**TASK BRIEF:**
Every line of the material below in which "Pemkot" shows up is to be located and copied.

**DATASET:**
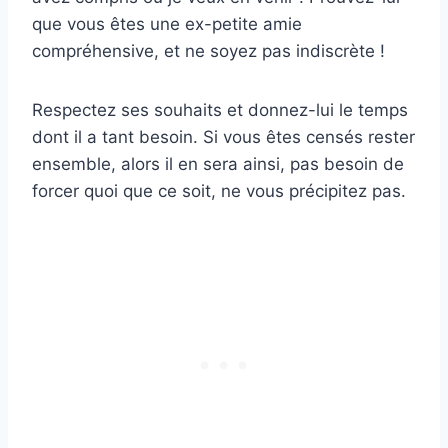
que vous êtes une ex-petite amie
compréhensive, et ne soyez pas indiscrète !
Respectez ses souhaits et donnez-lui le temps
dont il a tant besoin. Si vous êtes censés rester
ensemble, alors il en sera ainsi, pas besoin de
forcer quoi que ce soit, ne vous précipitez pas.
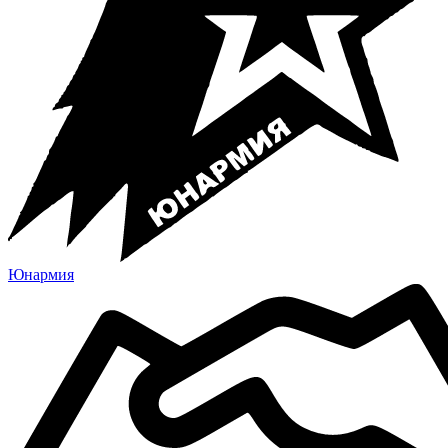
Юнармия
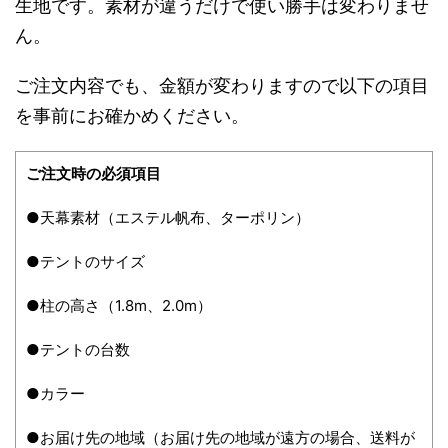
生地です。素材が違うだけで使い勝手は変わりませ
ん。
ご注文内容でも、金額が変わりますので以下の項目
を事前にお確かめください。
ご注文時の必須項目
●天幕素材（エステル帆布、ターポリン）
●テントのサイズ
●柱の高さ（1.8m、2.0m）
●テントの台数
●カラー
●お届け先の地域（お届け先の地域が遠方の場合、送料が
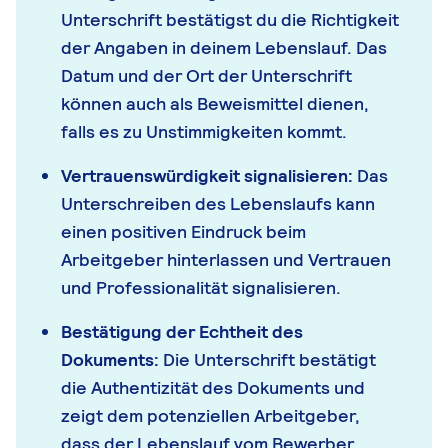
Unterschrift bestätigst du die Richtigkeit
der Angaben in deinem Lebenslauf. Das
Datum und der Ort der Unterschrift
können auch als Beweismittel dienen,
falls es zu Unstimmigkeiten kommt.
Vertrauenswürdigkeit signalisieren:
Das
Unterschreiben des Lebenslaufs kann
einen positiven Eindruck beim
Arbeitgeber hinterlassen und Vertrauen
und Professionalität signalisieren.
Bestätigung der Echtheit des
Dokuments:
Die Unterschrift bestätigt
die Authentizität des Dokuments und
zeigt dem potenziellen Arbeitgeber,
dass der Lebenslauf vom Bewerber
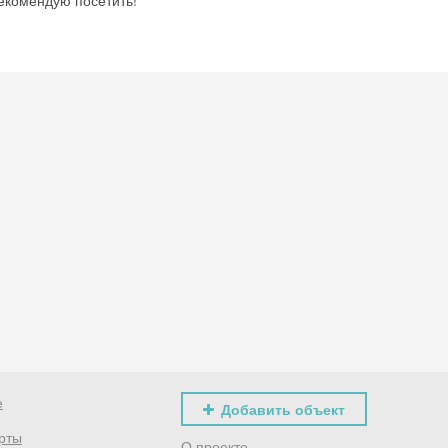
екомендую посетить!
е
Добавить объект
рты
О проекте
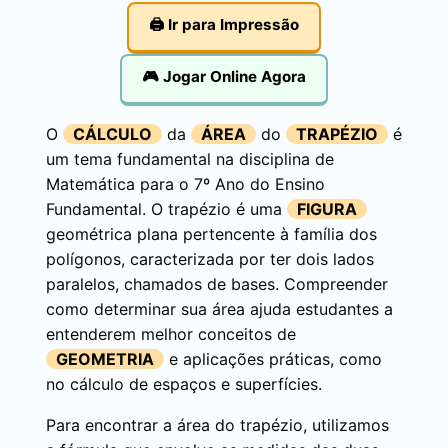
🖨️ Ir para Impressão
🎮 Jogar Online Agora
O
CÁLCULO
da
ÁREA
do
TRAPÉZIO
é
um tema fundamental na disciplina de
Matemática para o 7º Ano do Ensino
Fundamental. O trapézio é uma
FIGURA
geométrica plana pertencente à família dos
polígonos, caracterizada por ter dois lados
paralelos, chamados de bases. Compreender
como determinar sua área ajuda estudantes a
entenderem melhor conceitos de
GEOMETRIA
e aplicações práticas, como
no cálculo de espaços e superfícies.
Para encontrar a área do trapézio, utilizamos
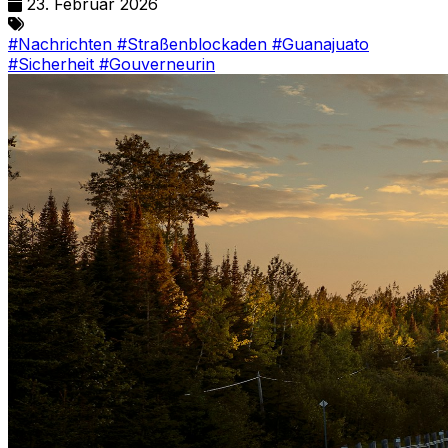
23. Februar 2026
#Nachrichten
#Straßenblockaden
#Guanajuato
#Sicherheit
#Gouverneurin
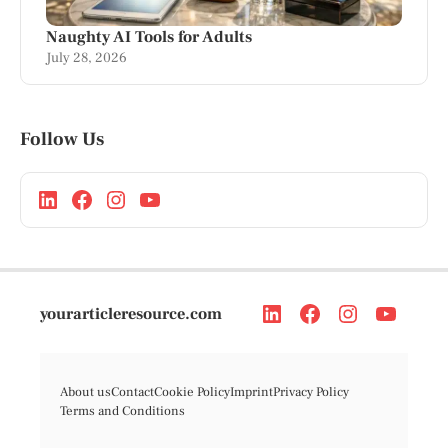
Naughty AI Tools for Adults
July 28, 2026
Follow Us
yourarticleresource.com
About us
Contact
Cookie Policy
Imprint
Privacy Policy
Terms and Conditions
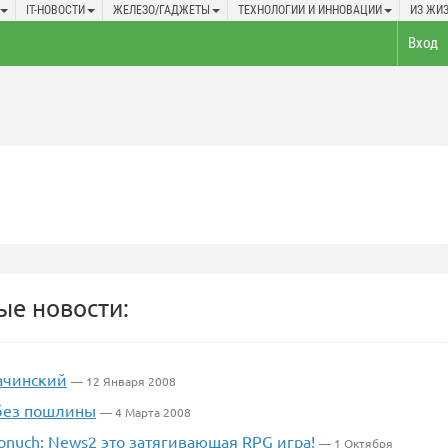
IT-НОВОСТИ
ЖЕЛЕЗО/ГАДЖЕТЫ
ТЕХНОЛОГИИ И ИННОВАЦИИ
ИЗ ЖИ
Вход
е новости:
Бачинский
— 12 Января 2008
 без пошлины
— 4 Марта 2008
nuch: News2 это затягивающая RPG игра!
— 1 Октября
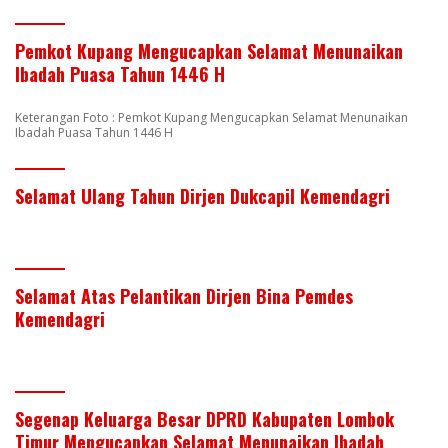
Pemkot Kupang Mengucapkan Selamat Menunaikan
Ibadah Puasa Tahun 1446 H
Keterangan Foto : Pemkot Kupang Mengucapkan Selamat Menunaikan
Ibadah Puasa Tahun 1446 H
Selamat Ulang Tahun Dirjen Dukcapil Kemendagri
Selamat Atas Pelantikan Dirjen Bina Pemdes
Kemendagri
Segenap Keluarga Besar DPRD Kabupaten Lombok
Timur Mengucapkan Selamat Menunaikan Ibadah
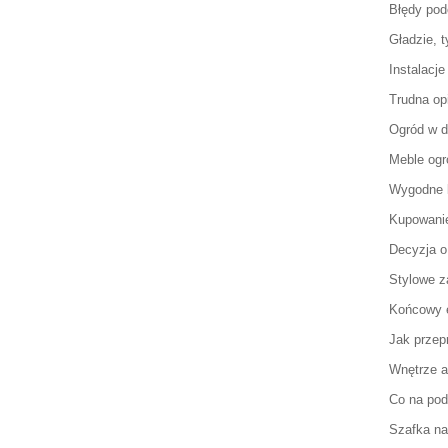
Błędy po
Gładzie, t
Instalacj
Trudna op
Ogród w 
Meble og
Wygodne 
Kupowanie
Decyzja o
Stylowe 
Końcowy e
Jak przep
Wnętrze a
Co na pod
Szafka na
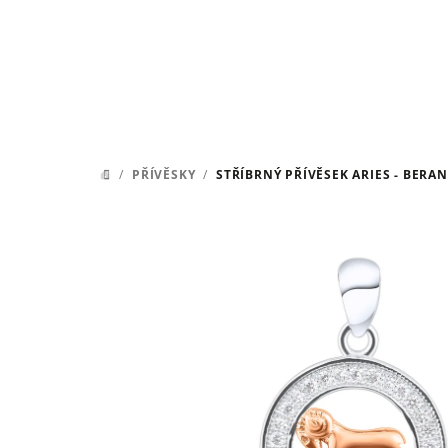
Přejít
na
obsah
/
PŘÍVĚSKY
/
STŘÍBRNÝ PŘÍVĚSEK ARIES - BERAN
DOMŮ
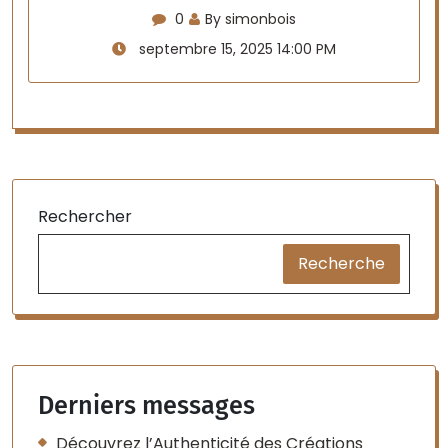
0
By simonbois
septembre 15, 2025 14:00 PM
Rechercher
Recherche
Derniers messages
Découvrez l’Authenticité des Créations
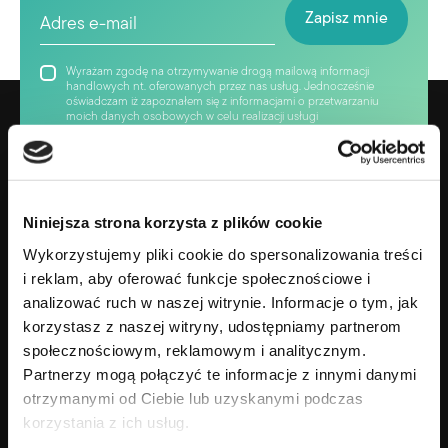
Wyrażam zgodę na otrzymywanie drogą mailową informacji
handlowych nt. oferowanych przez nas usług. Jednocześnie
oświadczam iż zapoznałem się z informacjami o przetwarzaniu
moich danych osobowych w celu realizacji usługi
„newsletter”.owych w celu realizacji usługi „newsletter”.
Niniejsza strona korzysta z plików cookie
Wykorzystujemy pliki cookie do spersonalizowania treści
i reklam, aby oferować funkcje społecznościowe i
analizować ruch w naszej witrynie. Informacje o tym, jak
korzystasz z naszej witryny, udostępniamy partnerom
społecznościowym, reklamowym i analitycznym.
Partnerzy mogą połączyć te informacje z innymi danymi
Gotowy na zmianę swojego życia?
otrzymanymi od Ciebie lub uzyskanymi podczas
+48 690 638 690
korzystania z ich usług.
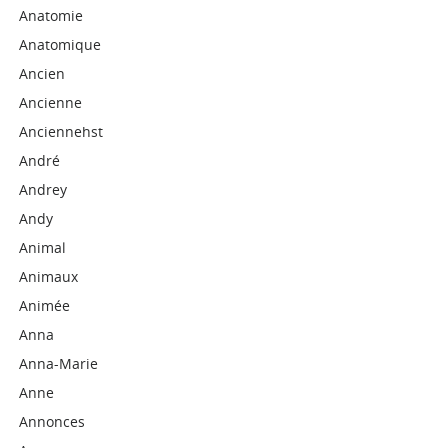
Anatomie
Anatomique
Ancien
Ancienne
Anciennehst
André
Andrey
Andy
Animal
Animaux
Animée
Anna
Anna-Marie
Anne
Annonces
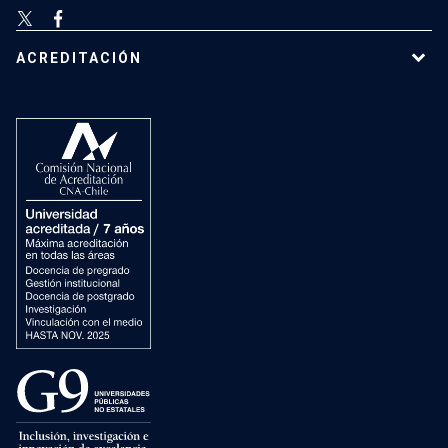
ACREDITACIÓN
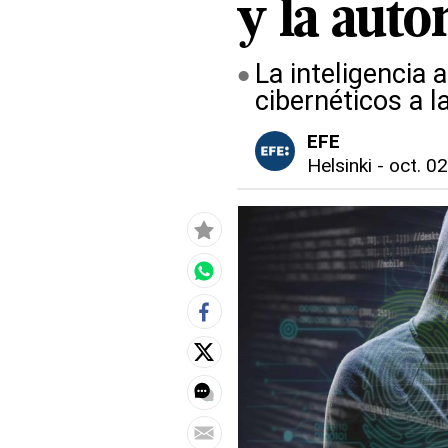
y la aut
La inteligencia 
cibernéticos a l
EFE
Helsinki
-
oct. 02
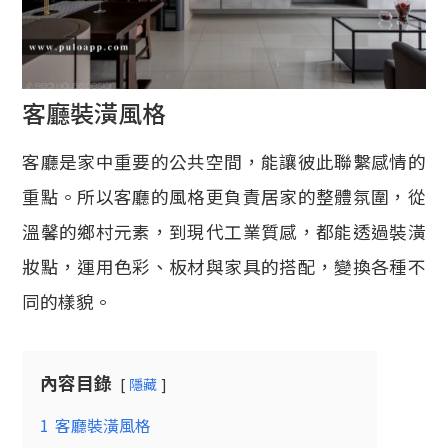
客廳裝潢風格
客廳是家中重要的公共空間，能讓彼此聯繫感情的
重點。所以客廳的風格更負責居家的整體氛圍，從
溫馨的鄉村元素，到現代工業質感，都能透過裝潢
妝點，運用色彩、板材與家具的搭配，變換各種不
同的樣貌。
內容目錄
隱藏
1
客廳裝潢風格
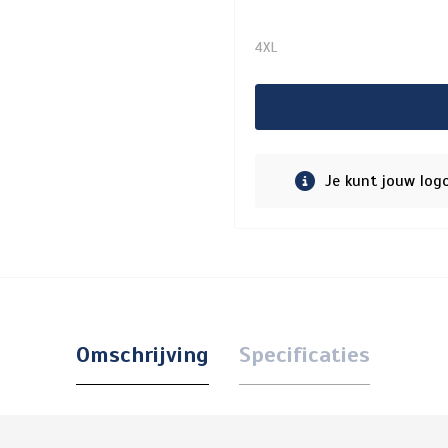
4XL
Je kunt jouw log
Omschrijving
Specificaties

**EXERCISE RESULT:**
Pemkot Kupang Mengucapkan Selamat Menunaikan
Keterangan Foto : Pemkot Kupang Mengucapkan Selamat Menunaikan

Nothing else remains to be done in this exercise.